In the wake of last weekend’s bailout of Ireland, the Eurozone financial crisis has rocked Portugal and begun to affect the day-to-day financing of Italy, Belgium, and Spain.
All four countries were compelled to offer record yields on 10-year state bonds Tuesday, as lenders demanded the highest returns since the introduction of the euro in 1999. Even French and German bonds were caught in the downdraft, as speculators demanded a full half-point higher interest rates compared to last summer...
In a report issued Tuesday, the Portuguese Central Bank warned that it was suffering a crisis of liquidity and was only being kept afloat by loans from the European Central Bank.

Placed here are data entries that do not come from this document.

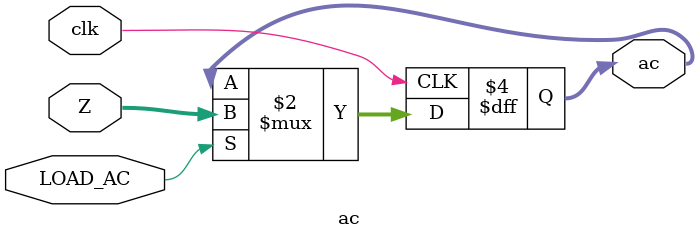
<source format=sv>

module ac(input logic signed [7:0] Z, input logic clk, input logic LOAD_AC, output logic signed [7:0] ac);
	
	always_ff@(posedge clk)
	
	if(LOAD_AC)
		ac <= Z;
		
endmodule 
</source>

For the first time a leading Portuguese politician, opposition leader Pedro Passos Coelho of the Social Democrats, conceded that the country may have to accept an EU-IMF bailout. This would make Portugal the third Eurozone country to receive such a loan, following Greece and Ireland.
In a major move to assuage the banks, European finance minister hurriedly agreed to a proposal put forward by Germany and supported by France at the weekend for an extension of the existing European emergency bail out fund, through the creation of a European Stability Mechanism (ESM).
The main element of the new agreement is the setting up of a fund to replace the existing €440bn ($583bn) rescue fund established by European governments in the wake of the Greek debt crisis in May of this year.